Defunct provincial electoral district
- Legislature: Legislative Assembly of Alberta
- District created: 2010
- District abolished: 2019
- First contested: 2012
- Last contested: 2015

= Athabasca-Sturgeon-Redwater =

Defunct provincial electoral district in Alberta, Canada

Athabasca-Sturgeon-Redwater was a provincial electoral district in Alberta mandated to return a single member to the Legislative Assembly of Alberta using first-past-the-post balloting from 2012 to 2019.

==History==
The electoral district was created in the 2010 electoral boundary re-distribution from the electoral old district of Athabasca-Redwater. The electoral district boundaries were updated to align the district to current municipal boundaries along the sparsely populated north and western boundaries.

The Athabasca-Sturgeon electoral district was dissolved in the 2017 electoral boundary re-distribution, and portions of the district were incorporated into the electoral districts of Athabasca-Barrhead-Westlock and Morinville-St. Albert for the 2019 Alberta general election.

===Boundary history===

48 Athabasca-Redwater 2010 boundaries
Bordering districts
| North | East | West | South |
| Lesser Slave Lake | Lac La Biche-St. Paul-Two Hills | Barrhead-Morinville-Westlock, Lesser Slave Lake, Spruce Grove-St. Albert | Edmonton-Calder, Edmonton-Castle Downs, Edmonton-Decore, Edmonton-Manning, Fort Saskatchewan-Vegreville, St. Albert |
Note: Boundary descriptions were not used in the 2010 redistribution.

===Representation history===

Members of the Legislative Assembly for Athabasca-Sturgeon-Redwater
| Assembly | Years | Member |  | Party |
See Athabasca-Redwater 2004–2012
| 28th | 2012–2015 |  | Jeff Johnson | PC |
| 29th | 2015–2019 |  | Colin Piquette | NDP |
See Athabasca-Barrhead-Westlock and Morinville-St. Albert 2019–

The predecessor district Athabasca-Redwater that existed from 2004 to 2012. Its antecedents had returned Progressive Conservative candidates since the 1970s while old Redwater returned Liberal candidates until 1997. The current incumbent is Progressive Conservative MLA Jeff Johnson who won his first term in office in the 2008 election with a landslide majority.

### TASKS TO COMPLETE
1) Using the article on Athabasca-Sturgeon-Redwater, decide whether each statement below agrees with it. For each, answer yes or no and quote the exact words of the article that settle it.
(a) The district was formed in the 2010 boundary redistribution out of Athabasca-Redwater.
(b) Members for the district were chosen by proportional representation.
(c) For the 2019 general election, parts of the district went into Athabasca-Barrhead-Westlock and Morinville-St. Albert.
2) Carry the article on the Athabasca-Sturgeon-Redwater electoral district forward from its final sentence.

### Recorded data

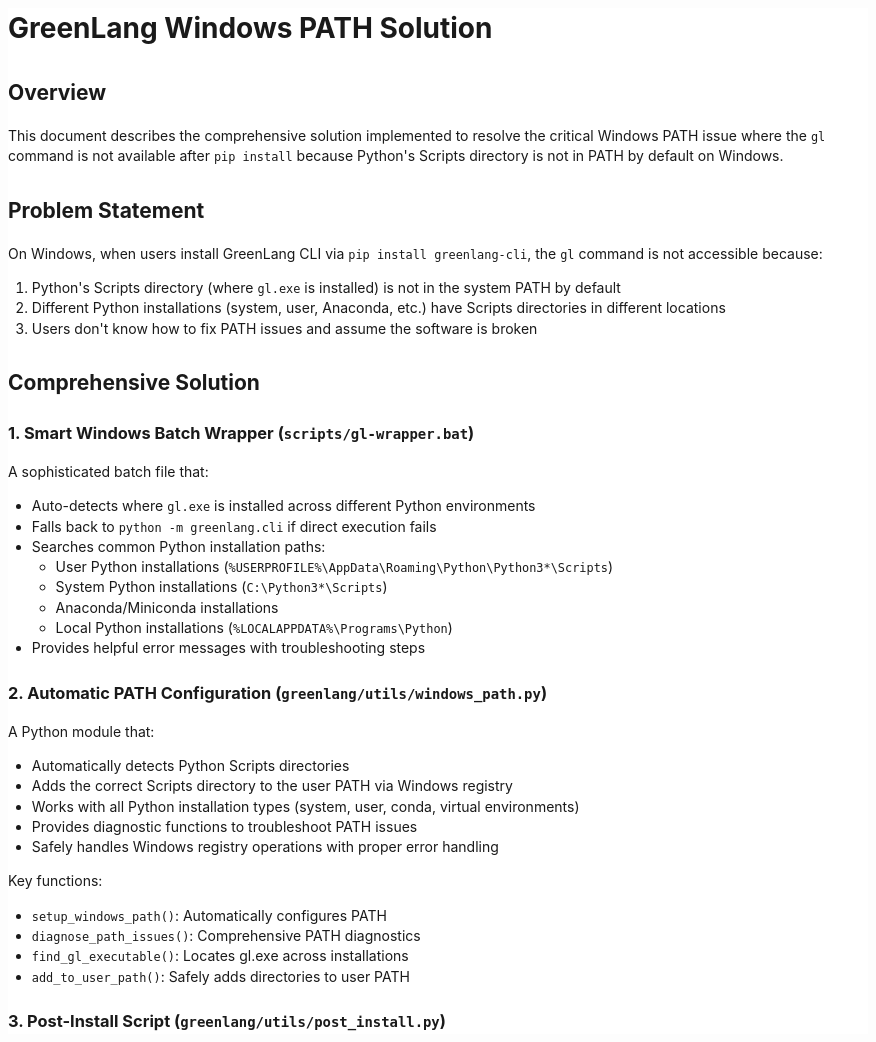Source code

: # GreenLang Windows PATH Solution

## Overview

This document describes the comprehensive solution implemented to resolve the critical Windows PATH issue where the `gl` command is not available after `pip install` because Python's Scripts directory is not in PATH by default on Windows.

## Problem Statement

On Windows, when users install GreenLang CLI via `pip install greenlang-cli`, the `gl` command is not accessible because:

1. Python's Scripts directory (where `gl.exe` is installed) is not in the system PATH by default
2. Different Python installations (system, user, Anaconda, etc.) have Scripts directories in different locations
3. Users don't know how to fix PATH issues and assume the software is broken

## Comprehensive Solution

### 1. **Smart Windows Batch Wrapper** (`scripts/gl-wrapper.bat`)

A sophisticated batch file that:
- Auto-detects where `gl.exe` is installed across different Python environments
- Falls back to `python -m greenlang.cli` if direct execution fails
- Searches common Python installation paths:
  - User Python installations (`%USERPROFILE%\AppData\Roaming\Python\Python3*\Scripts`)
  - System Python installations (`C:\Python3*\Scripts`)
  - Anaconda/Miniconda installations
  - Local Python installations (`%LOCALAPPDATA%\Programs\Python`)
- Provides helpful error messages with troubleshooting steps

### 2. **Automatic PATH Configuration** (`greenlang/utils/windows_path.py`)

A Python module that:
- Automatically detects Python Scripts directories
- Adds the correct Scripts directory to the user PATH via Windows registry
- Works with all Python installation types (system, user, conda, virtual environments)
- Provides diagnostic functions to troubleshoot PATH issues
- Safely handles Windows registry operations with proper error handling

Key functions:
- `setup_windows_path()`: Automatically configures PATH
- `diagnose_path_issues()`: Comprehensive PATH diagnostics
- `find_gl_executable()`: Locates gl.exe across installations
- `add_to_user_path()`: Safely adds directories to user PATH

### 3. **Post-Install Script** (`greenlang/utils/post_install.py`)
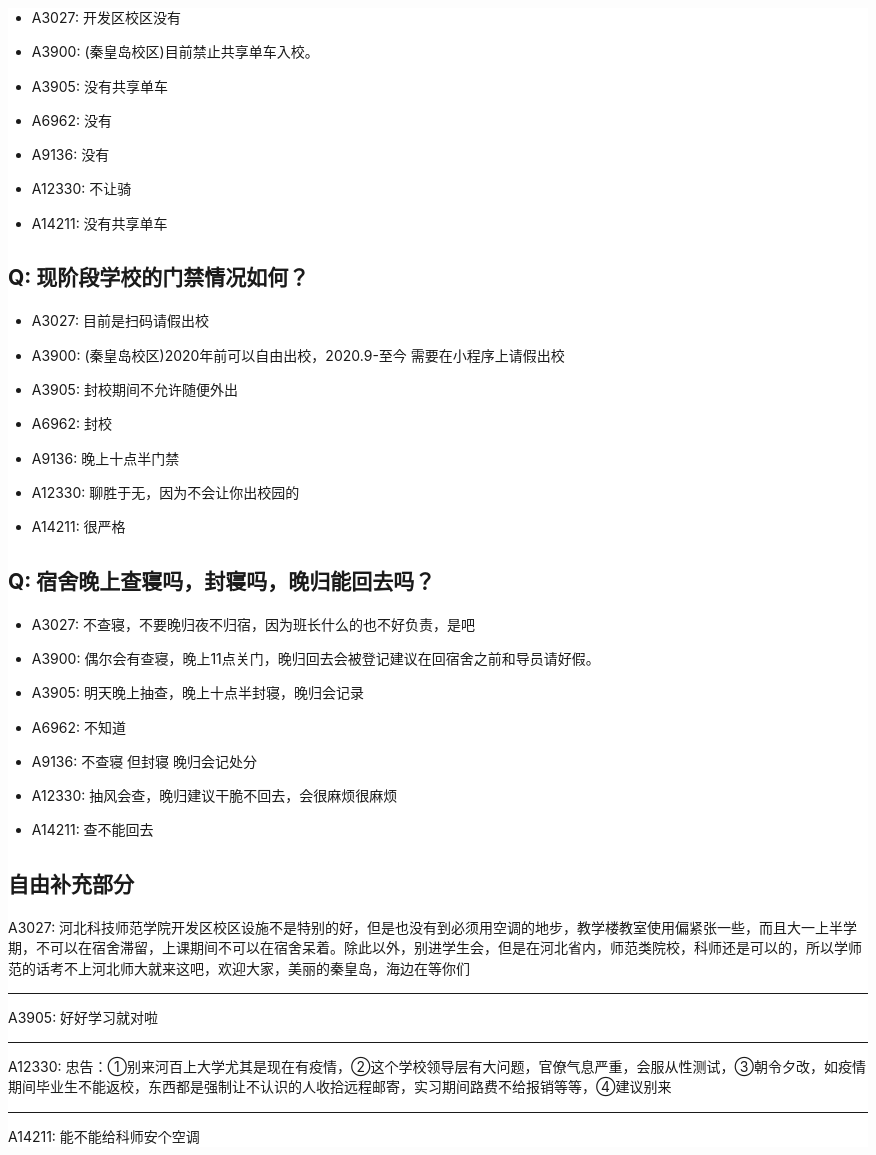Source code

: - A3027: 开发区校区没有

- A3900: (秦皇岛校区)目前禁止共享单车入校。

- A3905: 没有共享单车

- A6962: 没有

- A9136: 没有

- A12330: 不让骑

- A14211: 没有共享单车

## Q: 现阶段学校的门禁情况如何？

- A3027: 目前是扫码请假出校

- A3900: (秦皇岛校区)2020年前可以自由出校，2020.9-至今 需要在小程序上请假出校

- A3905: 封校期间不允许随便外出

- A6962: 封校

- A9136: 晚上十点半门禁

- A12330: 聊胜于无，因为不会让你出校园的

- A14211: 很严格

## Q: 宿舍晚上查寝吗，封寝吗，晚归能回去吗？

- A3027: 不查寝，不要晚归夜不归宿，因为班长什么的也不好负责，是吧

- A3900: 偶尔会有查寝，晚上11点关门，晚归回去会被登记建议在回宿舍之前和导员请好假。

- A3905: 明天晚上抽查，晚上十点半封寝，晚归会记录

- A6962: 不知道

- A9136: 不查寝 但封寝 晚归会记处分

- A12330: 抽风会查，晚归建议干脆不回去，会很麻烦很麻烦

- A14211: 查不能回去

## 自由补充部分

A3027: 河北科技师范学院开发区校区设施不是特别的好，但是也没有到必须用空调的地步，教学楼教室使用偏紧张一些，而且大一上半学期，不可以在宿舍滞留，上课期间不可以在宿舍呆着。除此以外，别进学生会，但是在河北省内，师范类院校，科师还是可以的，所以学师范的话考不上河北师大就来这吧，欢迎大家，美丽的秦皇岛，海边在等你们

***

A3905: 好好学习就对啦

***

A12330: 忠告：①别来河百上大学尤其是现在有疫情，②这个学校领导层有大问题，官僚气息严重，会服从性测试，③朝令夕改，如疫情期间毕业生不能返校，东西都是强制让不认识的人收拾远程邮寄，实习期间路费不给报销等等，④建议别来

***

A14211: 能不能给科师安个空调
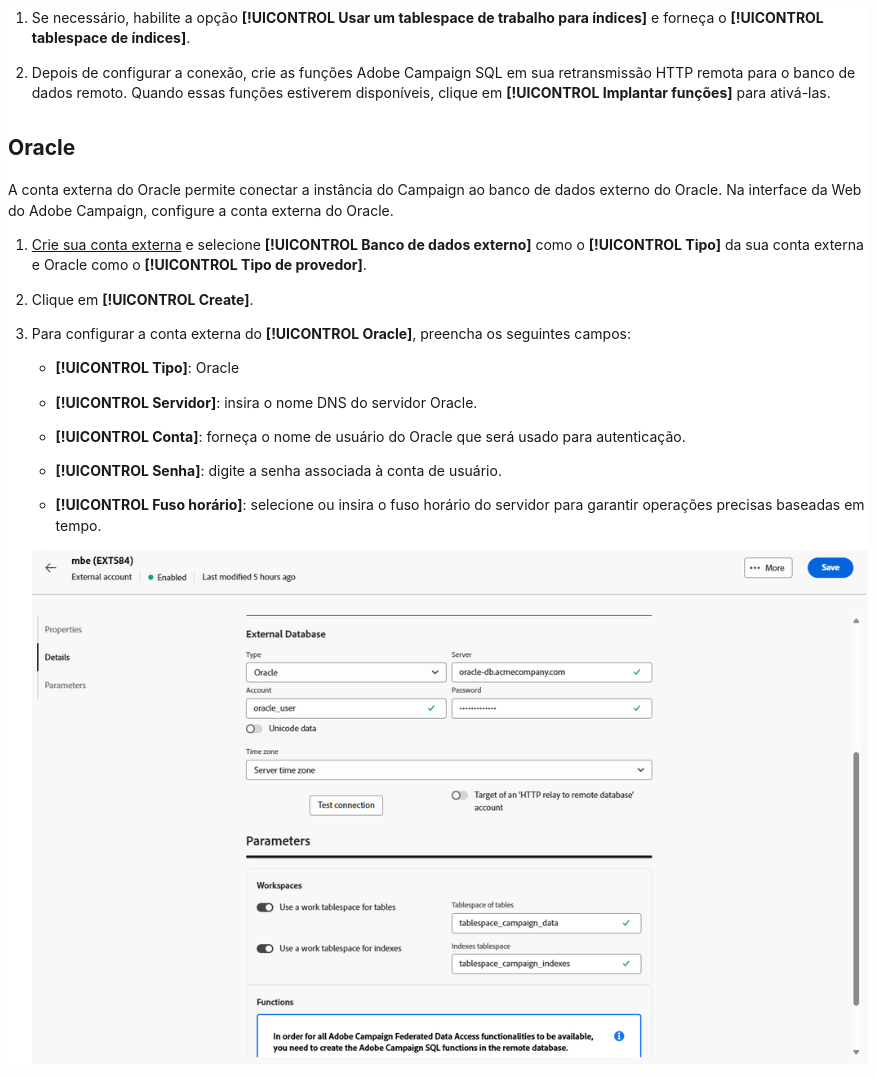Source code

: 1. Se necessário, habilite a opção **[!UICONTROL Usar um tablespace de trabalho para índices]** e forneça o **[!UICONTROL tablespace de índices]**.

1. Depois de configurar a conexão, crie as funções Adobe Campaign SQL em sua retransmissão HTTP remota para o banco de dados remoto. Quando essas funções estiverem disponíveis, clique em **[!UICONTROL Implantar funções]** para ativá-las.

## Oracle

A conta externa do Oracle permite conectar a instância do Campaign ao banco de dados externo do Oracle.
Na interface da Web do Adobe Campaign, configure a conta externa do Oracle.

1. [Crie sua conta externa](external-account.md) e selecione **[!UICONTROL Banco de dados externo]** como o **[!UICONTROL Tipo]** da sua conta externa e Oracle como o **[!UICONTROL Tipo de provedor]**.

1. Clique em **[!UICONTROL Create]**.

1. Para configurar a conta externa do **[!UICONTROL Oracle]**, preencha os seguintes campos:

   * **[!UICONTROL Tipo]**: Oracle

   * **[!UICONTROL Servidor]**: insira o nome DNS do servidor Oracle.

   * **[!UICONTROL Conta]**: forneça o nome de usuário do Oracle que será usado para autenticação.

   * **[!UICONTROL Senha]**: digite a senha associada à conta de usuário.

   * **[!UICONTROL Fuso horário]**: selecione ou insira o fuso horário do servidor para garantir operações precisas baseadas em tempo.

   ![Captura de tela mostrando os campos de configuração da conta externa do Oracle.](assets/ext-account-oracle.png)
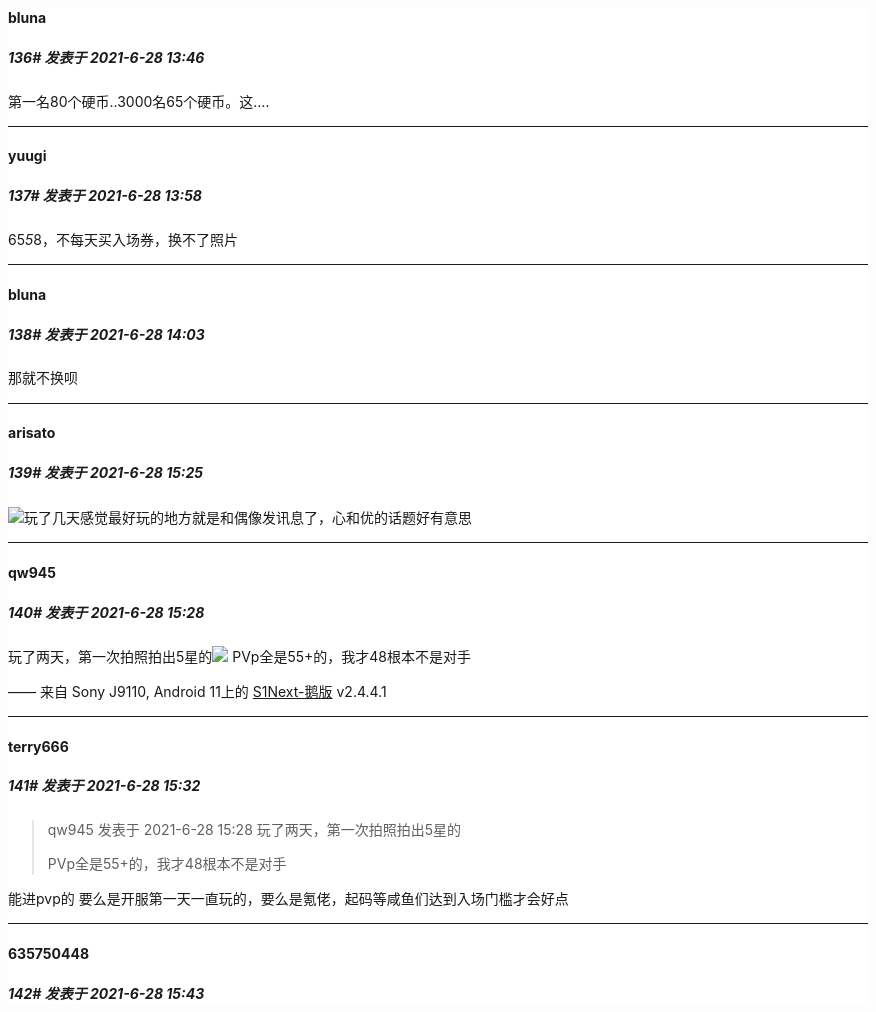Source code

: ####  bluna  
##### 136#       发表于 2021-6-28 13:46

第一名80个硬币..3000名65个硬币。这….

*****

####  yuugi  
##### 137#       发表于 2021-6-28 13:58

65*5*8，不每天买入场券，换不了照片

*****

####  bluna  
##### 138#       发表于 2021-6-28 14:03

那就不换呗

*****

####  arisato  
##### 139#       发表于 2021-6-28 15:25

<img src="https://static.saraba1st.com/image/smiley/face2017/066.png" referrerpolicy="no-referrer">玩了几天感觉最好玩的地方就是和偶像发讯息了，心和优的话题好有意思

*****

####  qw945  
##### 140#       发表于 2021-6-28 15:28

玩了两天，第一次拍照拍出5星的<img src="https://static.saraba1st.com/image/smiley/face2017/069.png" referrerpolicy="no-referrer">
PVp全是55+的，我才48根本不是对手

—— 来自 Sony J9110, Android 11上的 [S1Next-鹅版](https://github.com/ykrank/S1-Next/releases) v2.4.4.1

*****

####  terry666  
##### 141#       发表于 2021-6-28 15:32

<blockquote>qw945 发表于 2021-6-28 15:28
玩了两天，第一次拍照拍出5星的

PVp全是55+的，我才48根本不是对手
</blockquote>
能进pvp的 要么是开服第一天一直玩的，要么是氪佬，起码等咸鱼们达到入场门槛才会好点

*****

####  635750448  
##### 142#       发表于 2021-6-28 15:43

### YOUR RESPONSES
1)
(a) Yes: "The electoral district was created in the 2010 electoral boundary re-distribution from the electoral old district of Athabasca-Redwater."
(b) No: "using first-past-the-post balloting from 2012 to 2019."
(c) Yes: "portions of the district were incorporated into the electoral districts of Athabasca-Barrhead-Westlock and Morinville-St. Albert for the 2019 Alberta general election."

2)
==Legislative election results==

===2012===

v; t; e; 2012 Alberta general election
| Party | Candidate | Votes | % | ±% |
|  | Progressive Conservative | Jeff Johnson | 7,384 | 48.40% | – |
|  | Wildrose | Travis Olson | 5,304 | 34.77% | – |
|  | New Democratic | Mandy Melnyk | 2,091 | 13.71% | – |
|  | Liberal | Gino Akbari | 476 | 3.12% | – |
| Total |  |  | 15,255 | – | – |
| Rejected, spoiled and declined |  |  | 106 | – | – |
| Eligible electors / turnout |  |  | 25,658 | 59.87% | – |
|  | Progressive Conservative pickup new district. |  |  |  |  |  |  |
Source(s) Source: "Elections Alberta 2012 General Election". Elections Alberta. Retrieved May 21, 2020.

===2015===

v; t; e; 2015 Alberta general election
| Party | Candidate | Votes | % | ±% |
|  | New Democratic | Colin Piquette | 6,797 | 40.49% | 26.79% |
|  | Progressive Conservative | Jeff Johnson | 5,016 | 29.88% | -18.52% |
|  | Wildrose | Travis Olson | 4,973 | 29.63% | -5.14% |
| Total |  |  | 16,786 | – | – |
| Rejected, spoiled, and declined |  |  | 50 | – | – |
| Eligible electors / turnout |  |  | 25,826 | 65.19% | – |
|  | New Democratic gain from Progressive Conservative |  | Swing |  | -1.51% |
Source(s) Source: "Elections Alberta 2015 General Election". Elections Alberta. Retrieved May 21, 2020.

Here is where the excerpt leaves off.